How do activated T cells home to the lamina propria of the intestinal epithelium?

Answer 26

Activated T cell expresses alpha4:beta7 integrin and CCR9 homing receptor. Gut epithelium expresses MAdCAM-1, which binds alpha4:beta7 and CCL25(TECK) for CCR9. MAdCAM-1 expressed in other mucosal sites, meaning T cells primed in GALT can recirculate as effector cells to other mucosal locations "common mucosal immune system."

Question 27

How does IgA get into the lumen of the gut?

Answer 27

1) IgA-secreting cell releases IgA, which attaches to poly-Ig receptor on BL membrane of epithelial cell, causing it to traffic across the cell and be secreted attached to a 'secretory component.'

Question 28

What are the three functions of the SIgA complex in the gut, and why is it unique in terms of the immune response its pathogen-binding causes?

Answer 28

1) neutralizes toxins and pathogens in lumen of gut. 2) Can bind and neutralize antigens in internalized endosome. 3) Can export toxins from lamina propria that it picks up on the way to being secreted. IgA does NOT activate complement pathway or trigger inflammatory response.

Question 29

Where are the three places lymphocytes are found in the gut?

Answer 29

1) intraepithelial lymphocytes 2) lamina propria lymphocytes 3) GALT

Question 30

What immune role do intestinal epithelial cells play?

Answer 30

1) secrete mucus 2) Have TLRs, RLRs, NLRs. 3) Secrete anti-microbial peptides. 4) transmit IgA antigens to the lumen.

Question 31

How does oral tolerance work?

Answer 31

dendritic cells in the lamina propria take food to mesenteric lymph nodes. These DCs produce TGF-beta and RA, induce T-cells to become tRegs.
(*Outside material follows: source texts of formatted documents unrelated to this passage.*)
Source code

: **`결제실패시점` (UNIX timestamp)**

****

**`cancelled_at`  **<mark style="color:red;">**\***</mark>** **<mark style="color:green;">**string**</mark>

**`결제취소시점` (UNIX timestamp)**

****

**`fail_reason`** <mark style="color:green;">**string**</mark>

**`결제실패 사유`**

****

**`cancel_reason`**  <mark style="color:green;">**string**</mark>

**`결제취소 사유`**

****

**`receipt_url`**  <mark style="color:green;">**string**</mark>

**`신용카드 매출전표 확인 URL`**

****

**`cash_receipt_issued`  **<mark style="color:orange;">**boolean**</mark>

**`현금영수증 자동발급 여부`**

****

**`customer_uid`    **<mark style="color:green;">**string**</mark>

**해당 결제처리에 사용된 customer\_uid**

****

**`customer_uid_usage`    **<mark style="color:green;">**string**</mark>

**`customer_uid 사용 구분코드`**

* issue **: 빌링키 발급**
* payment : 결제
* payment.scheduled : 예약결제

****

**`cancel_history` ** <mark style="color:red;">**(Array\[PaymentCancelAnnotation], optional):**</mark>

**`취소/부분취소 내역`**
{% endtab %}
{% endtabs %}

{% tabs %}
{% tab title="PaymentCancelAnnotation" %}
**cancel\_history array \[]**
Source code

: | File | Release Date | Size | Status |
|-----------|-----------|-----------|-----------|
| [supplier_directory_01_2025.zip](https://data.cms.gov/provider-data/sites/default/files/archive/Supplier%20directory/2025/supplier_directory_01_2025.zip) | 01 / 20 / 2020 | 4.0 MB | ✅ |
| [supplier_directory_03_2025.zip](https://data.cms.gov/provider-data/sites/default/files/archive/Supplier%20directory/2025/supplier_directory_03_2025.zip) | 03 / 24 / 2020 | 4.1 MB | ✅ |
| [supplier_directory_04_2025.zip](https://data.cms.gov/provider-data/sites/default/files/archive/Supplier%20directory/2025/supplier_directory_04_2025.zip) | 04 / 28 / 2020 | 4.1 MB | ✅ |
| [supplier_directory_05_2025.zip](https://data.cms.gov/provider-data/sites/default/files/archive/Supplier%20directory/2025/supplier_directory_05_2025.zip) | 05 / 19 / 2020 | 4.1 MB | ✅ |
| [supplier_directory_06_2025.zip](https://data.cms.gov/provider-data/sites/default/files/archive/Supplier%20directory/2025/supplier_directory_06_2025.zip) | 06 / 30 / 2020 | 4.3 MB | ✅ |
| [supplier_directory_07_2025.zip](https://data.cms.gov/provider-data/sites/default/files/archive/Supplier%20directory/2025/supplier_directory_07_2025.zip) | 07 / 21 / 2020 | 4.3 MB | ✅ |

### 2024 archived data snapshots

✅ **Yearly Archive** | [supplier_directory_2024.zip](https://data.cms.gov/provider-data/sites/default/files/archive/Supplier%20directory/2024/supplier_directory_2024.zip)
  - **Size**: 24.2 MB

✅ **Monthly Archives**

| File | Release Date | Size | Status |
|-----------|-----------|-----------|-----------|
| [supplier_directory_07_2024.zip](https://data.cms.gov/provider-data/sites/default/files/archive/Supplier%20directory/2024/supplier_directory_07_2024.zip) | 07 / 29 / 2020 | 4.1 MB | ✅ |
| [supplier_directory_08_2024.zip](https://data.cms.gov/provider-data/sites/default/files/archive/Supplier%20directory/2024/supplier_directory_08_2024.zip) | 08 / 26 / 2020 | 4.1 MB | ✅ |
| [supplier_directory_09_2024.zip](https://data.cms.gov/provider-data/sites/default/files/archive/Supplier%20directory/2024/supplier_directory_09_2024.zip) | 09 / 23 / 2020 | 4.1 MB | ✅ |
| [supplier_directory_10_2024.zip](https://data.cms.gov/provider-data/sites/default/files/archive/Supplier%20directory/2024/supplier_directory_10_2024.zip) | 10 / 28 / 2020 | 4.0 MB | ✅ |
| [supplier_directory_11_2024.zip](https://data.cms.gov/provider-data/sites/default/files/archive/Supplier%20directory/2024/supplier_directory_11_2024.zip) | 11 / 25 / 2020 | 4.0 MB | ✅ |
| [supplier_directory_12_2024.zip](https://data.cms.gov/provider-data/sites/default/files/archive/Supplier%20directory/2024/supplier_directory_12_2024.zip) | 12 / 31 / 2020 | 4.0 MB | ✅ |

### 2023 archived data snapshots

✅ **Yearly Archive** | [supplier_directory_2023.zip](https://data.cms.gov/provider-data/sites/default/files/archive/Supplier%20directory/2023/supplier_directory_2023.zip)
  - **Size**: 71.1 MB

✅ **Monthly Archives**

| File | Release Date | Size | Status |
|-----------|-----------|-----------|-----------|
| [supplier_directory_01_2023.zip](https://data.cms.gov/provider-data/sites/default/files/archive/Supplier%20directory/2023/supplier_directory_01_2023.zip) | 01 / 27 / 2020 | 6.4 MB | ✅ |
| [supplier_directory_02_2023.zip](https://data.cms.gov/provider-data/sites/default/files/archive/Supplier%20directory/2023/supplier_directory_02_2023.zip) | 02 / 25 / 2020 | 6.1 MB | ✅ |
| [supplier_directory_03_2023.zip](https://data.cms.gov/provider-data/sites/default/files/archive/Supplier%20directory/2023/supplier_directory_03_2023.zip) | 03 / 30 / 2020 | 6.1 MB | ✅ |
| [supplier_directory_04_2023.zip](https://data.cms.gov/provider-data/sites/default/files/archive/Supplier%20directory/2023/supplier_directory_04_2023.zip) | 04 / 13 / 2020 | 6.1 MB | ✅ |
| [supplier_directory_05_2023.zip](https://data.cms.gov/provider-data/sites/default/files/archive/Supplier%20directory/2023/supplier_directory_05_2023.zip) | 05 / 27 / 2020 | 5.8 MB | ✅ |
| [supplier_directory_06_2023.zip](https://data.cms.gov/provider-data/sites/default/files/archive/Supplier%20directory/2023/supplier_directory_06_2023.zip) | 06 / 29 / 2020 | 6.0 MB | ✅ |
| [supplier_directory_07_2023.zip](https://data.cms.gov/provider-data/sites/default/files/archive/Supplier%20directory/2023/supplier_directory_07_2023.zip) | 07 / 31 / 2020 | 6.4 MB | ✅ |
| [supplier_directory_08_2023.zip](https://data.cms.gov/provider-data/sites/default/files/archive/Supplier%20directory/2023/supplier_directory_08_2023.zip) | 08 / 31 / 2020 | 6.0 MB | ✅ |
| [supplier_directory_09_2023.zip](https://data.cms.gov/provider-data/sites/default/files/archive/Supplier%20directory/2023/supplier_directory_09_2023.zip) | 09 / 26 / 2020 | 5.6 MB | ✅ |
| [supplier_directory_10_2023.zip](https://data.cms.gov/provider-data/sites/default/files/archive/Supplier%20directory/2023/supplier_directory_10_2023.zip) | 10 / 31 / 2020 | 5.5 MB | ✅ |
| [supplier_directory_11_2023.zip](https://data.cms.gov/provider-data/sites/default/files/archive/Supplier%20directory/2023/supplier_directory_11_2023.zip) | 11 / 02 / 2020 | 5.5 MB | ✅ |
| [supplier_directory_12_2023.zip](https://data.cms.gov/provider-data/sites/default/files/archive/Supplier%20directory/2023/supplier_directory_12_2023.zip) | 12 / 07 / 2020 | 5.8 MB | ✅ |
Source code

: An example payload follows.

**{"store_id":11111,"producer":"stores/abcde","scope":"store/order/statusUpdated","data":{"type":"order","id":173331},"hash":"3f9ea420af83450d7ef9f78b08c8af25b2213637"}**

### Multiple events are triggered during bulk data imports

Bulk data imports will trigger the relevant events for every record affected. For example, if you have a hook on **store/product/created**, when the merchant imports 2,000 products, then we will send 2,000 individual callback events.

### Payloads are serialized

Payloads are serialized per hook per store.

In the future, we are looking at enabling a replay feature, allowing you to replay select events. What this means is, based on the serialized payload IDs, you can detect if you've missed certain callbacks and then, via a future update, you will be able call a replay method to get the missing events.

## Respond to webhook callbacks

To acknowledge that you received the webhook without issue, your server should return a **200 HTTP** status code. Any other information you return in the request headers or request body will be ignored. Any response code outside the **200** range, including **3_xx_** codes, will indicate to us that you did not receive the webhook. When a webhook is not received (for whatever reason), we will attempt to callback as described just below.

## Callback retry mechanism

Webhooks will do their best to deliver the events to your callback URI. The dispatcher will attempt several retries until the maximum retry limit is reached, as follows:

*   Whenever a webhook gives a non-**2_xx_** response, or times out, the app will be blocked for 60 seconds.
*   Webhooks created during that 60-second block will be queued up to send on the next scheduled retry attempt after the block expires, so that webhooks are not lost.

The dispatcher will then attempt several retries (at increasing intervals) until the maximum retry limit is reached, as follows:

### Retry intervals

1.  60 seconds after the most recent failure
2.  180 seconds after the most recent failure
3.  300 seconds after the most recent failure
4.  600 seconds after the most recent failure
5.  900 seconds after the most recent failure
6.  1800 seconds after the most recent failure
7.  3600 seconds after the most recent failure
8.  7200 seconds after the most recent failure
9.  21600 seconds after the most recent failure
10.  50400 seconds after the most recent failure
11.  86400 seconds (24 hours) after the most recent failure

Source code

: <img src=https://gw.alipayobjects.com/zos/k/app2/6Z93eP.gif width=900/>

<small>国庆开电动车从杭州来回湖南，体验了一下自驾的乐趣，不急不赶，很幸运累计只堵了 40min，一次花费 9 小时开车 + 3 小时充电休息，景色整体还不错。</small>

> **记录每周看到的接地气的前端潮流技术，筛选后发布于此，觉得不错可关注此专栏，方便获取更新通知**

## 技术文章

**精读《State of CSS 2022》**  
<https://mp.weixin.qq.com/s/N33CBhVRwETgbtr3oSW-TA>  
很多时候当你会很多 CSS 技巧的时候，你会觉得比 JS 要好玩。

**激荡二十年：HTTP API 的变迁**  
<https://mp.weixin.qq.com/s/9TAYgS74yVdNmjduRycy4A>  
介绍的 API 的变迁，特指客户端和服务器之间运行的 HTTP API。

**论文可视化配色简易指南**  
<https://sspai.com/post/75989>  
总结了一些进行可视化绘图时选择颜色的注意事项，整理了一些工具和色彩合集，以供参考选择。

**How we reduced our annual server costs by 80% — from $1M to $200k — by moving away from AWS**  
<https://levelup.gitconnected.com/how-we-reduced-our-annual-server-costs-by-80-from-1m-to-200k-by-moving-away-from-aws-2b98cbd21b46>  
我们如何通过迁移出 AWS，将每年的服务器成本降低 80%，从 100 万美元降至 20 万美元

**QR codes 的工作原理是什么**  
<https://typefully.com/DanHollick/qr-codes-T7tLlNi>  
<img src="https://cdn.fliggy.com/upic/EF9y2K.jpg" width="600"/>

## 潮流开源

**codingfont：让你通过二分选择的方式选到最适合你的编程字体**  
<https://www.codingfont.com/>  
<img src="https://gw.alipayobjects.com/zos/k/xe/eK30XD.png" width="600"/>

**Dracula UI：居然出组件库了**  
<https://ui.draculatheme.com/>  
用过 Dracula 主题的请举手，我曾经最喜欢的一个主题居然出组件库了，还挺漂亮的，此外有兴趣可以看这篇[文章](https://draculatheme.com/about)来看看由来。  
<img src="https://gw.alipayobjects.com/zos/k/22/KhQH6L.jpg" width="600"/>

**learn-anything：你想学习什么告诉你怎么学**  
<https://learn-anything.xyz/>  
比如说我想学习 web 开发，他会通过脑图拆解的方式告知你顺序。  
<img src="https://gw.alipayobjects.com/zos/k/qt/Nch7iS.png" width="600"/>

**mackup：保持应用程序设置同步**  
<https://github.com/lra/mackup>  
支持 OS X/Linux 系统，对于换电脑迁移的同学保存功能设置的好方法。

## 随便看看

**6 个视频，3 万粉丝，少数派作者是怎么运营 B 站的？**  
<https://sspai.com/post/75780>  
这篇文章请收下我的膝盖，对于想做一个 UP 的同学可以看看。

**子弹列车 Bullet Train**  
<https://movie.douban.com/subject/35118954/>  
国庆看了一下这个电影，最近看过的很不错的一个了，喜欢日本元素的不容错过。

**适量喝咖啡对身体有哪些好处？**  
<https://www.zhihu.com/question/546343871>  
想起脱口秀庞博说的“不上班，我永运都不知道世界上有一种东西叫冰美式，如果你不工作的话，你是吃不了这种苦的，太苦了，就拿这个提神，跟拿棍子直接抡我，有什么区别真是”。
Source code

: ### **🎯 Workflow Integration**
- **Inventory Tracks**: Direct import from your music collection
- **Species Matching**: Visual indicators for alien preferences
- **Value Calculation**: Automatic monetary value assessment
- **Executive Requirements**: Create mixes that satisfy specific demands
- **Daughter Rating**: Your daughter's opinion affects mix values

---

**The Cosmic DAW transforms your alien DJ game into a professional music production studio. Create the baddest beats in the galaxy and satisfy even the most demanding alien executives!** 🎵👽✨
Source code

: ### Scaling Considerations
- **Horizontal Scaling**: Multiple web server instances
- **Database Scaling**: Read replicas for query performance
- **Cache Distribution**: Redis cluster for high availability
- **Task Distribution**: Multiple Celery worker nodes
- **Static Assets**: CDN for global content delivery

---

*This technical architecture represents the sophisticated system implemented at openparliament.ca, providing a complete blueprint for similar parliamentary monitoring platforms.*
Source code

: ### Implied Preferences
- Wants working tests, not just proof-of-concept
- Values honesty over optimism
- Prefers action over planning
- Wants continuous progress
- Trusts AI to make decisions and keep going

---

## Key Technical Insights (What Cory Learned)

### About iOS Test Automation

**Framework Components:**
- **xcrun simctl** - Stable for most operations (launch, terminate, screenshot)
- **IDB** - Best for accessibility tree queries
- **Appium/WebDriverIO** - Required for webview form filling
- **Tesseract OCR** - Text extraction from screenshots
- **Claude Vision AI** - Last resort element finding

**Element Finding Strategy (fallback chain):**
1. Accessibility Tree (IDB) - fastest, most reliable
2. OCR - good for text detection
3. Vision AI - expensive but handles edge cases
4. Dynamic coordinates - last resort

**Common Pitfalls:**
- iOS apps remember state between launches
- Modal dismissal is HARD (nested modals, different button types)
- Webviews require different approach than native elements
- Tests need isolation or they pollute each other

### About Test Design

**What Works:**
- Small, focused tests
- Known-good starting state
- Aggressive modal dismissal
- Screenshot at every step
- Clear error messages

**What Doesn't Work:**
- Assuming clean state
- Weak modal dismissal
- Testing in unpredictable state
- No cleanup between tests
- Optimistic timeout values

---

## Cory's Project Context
Expand in the gut and circulate to create systemic lymph nodes.

Question 32

How do epithelial cells in the gut cause an immune response?

Answer 32

TLRs, NOD1 and NOD2 recognize PAMPs, express inflammatory cytokines, chemokines, recruit and activate neutrophils, macrophages and dendritic cells.

Question 33

What is the difference in signaling between an immunogenic and a tolerogenic DC?

Answer 33

tolerogenic secretes IL-10, creates tReg with T cell with which in synapses. immunogenic secretes IL-12, activates T cell with which in synapses. .

Question 34

What are the three mechanisms by which commensals help resist pathogens?

Answer 34

1) direct inhibition (eg. change gut pH, killing pathogens) 2) nutrient/receptor competition - sheer numbers 3) stimulation of immune defenses: eg. IgA is induced by gut bacteria. without resident bacteria, very little IgA).